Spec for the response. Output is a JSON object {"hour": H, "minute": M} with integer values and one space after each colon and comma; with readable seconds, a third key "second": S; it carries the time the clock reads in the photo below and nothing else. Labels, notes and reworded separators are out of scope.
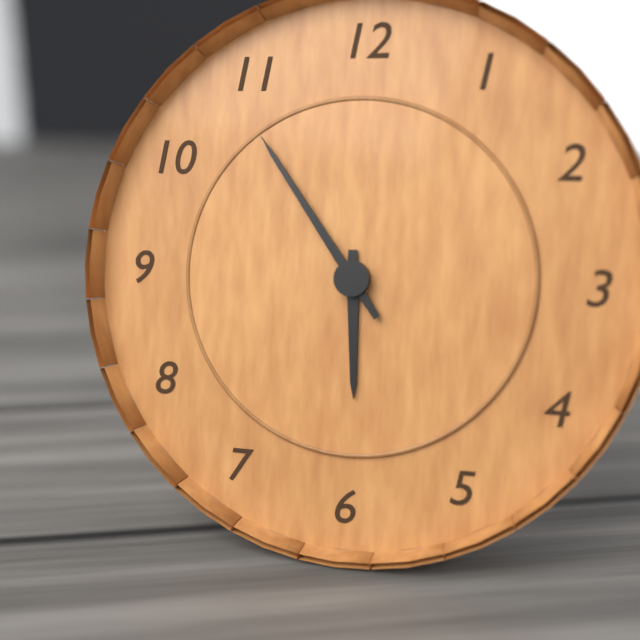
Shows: {"hour": 5, "minute": 54}
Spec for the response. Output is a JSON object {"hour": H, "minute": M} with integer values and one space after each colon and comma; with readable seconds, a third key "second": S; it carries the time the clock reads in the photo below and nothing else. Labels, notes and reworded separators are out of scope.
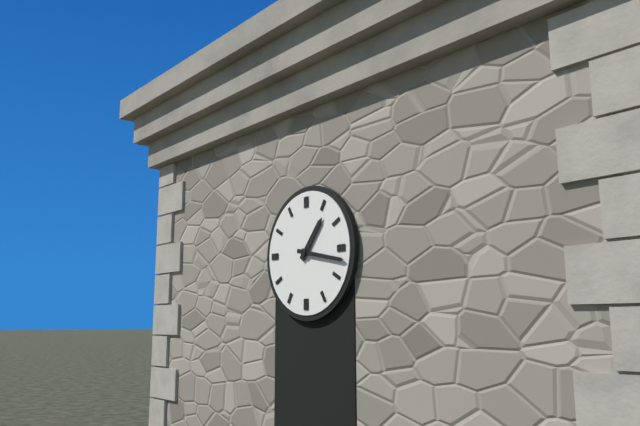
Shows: {"hour": 1, "minute": 17}
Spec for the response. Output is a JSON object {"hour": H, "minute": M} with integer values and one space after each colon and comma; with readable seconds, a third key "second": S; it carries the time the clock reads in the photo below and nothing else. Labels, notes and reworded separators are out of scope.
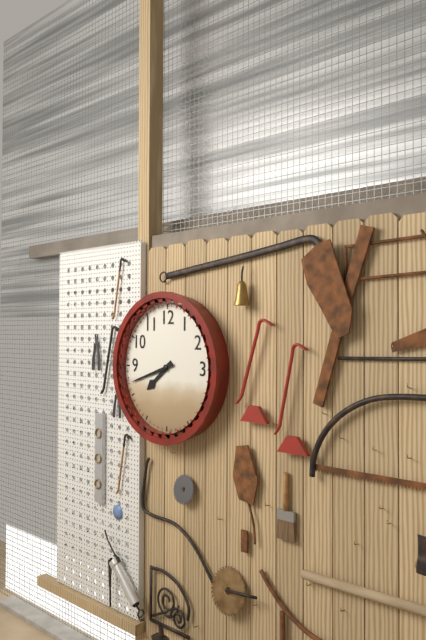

▶ **EXERCISE GOAL**: Rewrite all of the data above, changing "Shows" to "Time" and keeping everything else the same. Leave the pictures out of your answer.

▶ **FULL RESPONSE**:
Spec for the response. Output is a JSON object {"hour": H, "minute": M} with integer values and one space after each colon and comma; with readable seconds, a third key "second": S; it carries the time the clock reads in the photo below and nothing else. Labels, notes and reworded separators are out of scope.
Time: {"hour": 5, "minute": 54}
Spec for the response. Output is a JSON object {"hour": H, "minute": M} with integer values and one space after each colon and comma; with readable seconds, a third key "second": S; it carries the time the clock reads in the photo below and nothing else. Labels, notes and reworded separators are out of scope.
Time: {"hour": 1, "minute": 17}
Spec for the response. Output is a JSON object {"hour": H, "minute": M} with integer values and one space after each colon and comma; with readable seconds, a third key "second": S; it carries the time the clock reads in the photo below and nothing else. Labels, notes and reworded separators are out of scope.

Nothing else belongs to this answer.